EPL is a post-bankruptcy company involved in oil and gas exploration and production in the Gulf of Mexico. It got into financial trouble in 2008 due to (1) hurricane activity (2) a sharp decline in oil and gas prices (3) its debt came due at a time when global credit markets were frozen and (4) a long history of poor capital allocation by management. The Company went through a quick, pre-negotiated bankruptcy in which it equitized a significant portion of its debt to reduce leverage. It emerged from Chapter 11 in September 2009.

Due to the restructuring, the Board is now controlled mainly by shareholders and old management has been replaced. Since its emergence from bankruptcy, the Company has made good progress in reducing costs and improving productivity.

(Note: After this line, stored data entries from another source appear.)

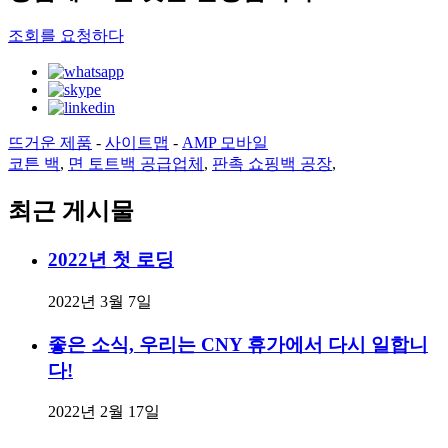
조회를 요청하다
뜨거운 제품
-
사이트맵
-
AMP 모바일
코튼 백
,
면 토트백 공급업체
,
판촉 쇼핑백 공장
,
최근 게시물
2022년 첫 로딩
2022년 3월 7일
좋은 소식, 우리는 CNY 휴가에서 다시 일합니
다!
2022년 2월 17일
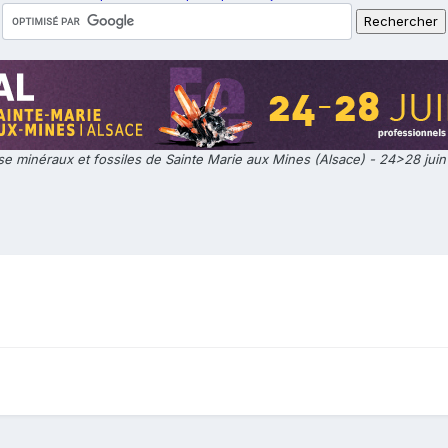
e minéraux et fossiles de Sainte Marie aux Mines (Alsace) - 24>28 jui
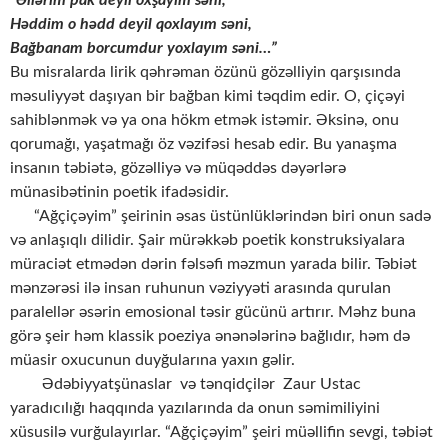
Həddim o hədd deyil qoxlayım səni,
Bağbanam borcumdur yoxlayım səni…”
Bu misralarda lirik qəhrəman özünü gözəlliyin qarşısında
məsuliyyət daşıyan bir bağban kimi təqdim edir. O, çiçəyi
sahiblənmək və ya ona hökm etmək istəmir. Əksinə, onu
qorumağı, yaşatmağı öz vəzifəsi hesab edir. Bu yanaşma
insanın təbiətə, gözəlliyə və müqəddəs dəyərlərə
münasibətinin poetik ifadəsidir.
“Ağçiçəyim” şeirinin əsas üstünlüklərindən biri onun sadə
və anlaşıqlı dilidir. Şair mürəkkəb poetik konstruksiyalara
müraciət etmədən dərin fəlsəfi məzmun yarada bilir. Təbiət
mənzərəsi ilə insan ruhunun vəziyyəti arasında qurulan
paralellər əsərin emosional təsir gücünü artırır. Məhz buna
görə şeir həm klassik poeziya ənənələrinə bağlıdır, həm də
müasir oxucunun duyğularına yaxın gəlir.
Ədəbiyyatşünaslar və tənqidçilər Zaur Ustac
yaradıcılığı haqqında yazılarında da onun səmimiliyini
xüsusilə vurğulayırlar. “Ağçiçəyim” şeiri müəllifin sevgi, təbiət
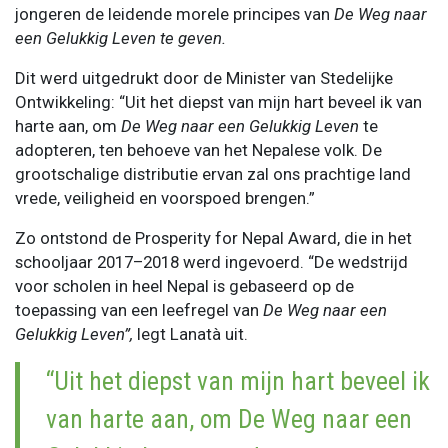
jongeren de leidende morele principes van
De Weg naar
een Gelukkig Leven te geven.
Dit werd uitgedrukt door de Minister van Stedelijke
Ontwikkeling: “Uit het diepst van mijn hart beveel ik van
harte aan, om
De Weg naar een Gelukkig Leven
te
adopteren, ten behoeve van het Nepalese volk. De
grootschalige distributie ervan zal ons prachtige land
vrede, veiligheid en voorspoed brengen.”
Zo ontstond de Prosperity for Nepal Award, die in het
schooljaar 2017–2018 werd ingevoerd. “De wedstrijd
voor scholen in heel Nepal is gebaseerd op de
toepassing van een leefregel van
De Weg naar een
Gelukkig Leven”,
legt Lanatà uit.
“Uit het diepst van mijn hart beveel ik
van harte aan, om
De Weg naar een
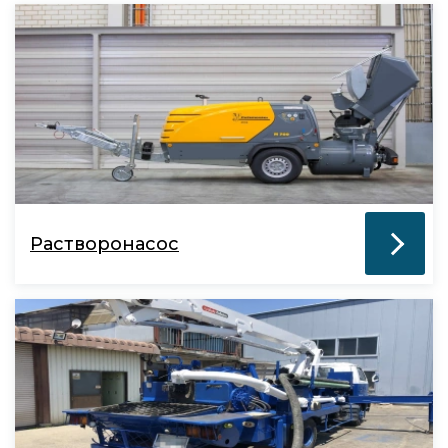
Растворонасос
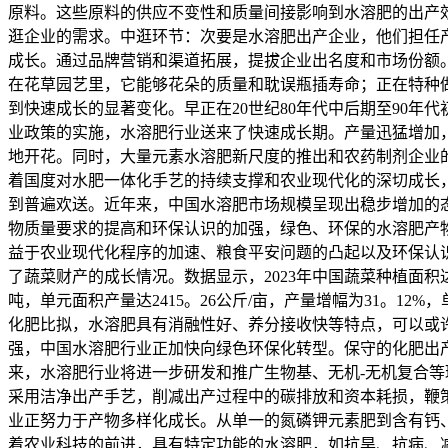
原料。这些原料的供应不变性和质量间接影响到水溶肥的出产
逛企业的需求。中逛环节：次要是水溶肥出产企业，他们担任
成长。通过品牌营销和渠道拓展，提拔企业出名度和市场份额
在花草园艺里，它能够花朵的质量和耽误瓶插寿命；正在特种
到快速成长的显著变化。早正在20世纪80年代中后期至90
业政策的实施，水溶肥行业送来了快速成长期。产量迅猛增加
地开花。同时，大量元素水溶肥新尺度的推出和农药制剂企业
着国度对水肥一体化手艺的持续支撑和农业现代化的深切成长
到普遍欢送。近年来，中国水溶肥市场规模呈现出稳步增加的
物质量要求的提高和环保认识的加强，绿色、环保的水溶肥产
益于农业现代化程序的加速、粮食平安问题的凸起以及环保认
了蔬菜财产的成长情况。数据显示，2023年中国蔬菜种植面积达到了
吨，单元面积产量达2415。26公斤/亩，产量增幅为31。1
化肥比拟，水溶肥具有消融性好、养分接收快等特点，可以或
强，中国水溶肥行业正加快向绿色环保化转型。保守的化肥出
来，水溶肥行业将进一步研发和推广生物基、无机-无机复合
采用洁净出产手艺，削减出产过程中的碳排放和资本耗损，鞭
业正努力于产物多样化成长。从单一的氮磷钾元素肥到含有钙
着农业科技的前进，具有特定功能的水溶肥，如抗旱、抗病、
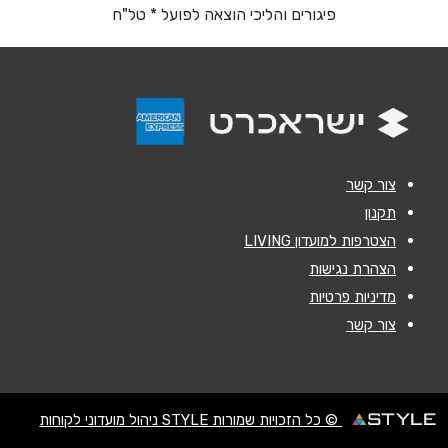
פיגורים והליכי הוצאה לפועל * טל"ח
נושא
*
אנא חזרו אלי בקשר ל...
הודעה
*
צור קשר
תקנון
הצטרפות למועדון LIVING
הצהרת נגישות
מדיניות פרטיות
שליחה
צור קשר
© כל הזכויות שמורות STYLE ניהול מועדוני לקוחות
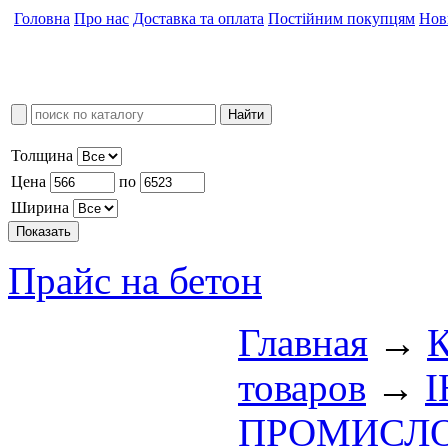
Головна
Про нас
Доставка та оплата
Постійним покупцям
Нов
Толщина
Цена
по
Ширина
Прайс на бетон
Главная
→
К
товаров
→
І
ПРОМИСЛО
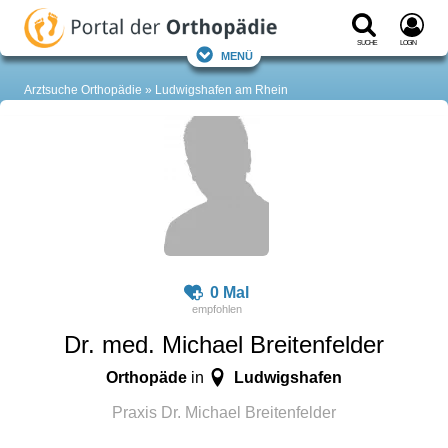
Suche
Login
Menü
Arztsuche Orthopädie
Ludwigshafen am Rhein
0 Mal
Dr. med. Michael Breitenfelder
Orthopäde
Ludwigshafen
in
Praxis Dr. Michael Breitenfelder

Oil prices have also helped valuation, while natural gas prices have offset some of that benefit.

The stock continues to trade at a discount to comparable companies. At parity, EPL would be at $17 per share.


(1) The stock is underfollowed by the Street with zero sell-side coverage (2) bankruptcy taint, which takes time to wash and (3) the new management will need to prove that it can do a better job in capital allocation, which pre-bankruptcy, was one of the worst in the industry.

On April 8, 2010, Energy Partners issued a press release. Here is the gist of it:

"The Company reported probable reserve estimates based upon estimates provided by its third party engineering firms totaling 9.2 million barrels of oil equivalent (Boe) as of year-end 2009.

The estimated probable reserves are concentrated within its Gulf of Mexico Shelf core assets in the East Bay and South Timbalier areas, and are comprised of 75% oil and 25% gas.

Eighty-six percent of the probable reserve estimates are associated with proved developed reserves that will require production performance of the proven reserve base before being considered for proved classification, with the remainder requiring additional capital investment to test the estimated unproven reserve quantities. Additionally, the probable reserve estimates as reported are unrisked quantities."

I am inclined not to add these probable reserves in my valuation of EPL. However, this is certainly a positive, assuming that management will cost-effectively convert these into its proved reserve base of 31.2 MBoE.

In the peer group, which I use to gauge relative valuation of EPL, I include nine other Gulf of Mexico E&P Companies. The only Company which has oil/gas mix in its proved reserves similar to Energy Partners' is Callon Petroleum (NYSE:CPE) at 67%/33%. CPE is trading at EV/PV-10 of 3.6x versus EPL at 1.5x.

Of course, this comparison does not take into account the profile of each company's potential assets, only proved assets.

Another important fact about EPL which I like is its low balance sheet leverage. We tend forget about risk in good times, but commodity prices can turn on a dime so in my view, this is a critical metric. EPL has net debt of $1.62 per MBoE versus peer group median of $6.70 per MBoE.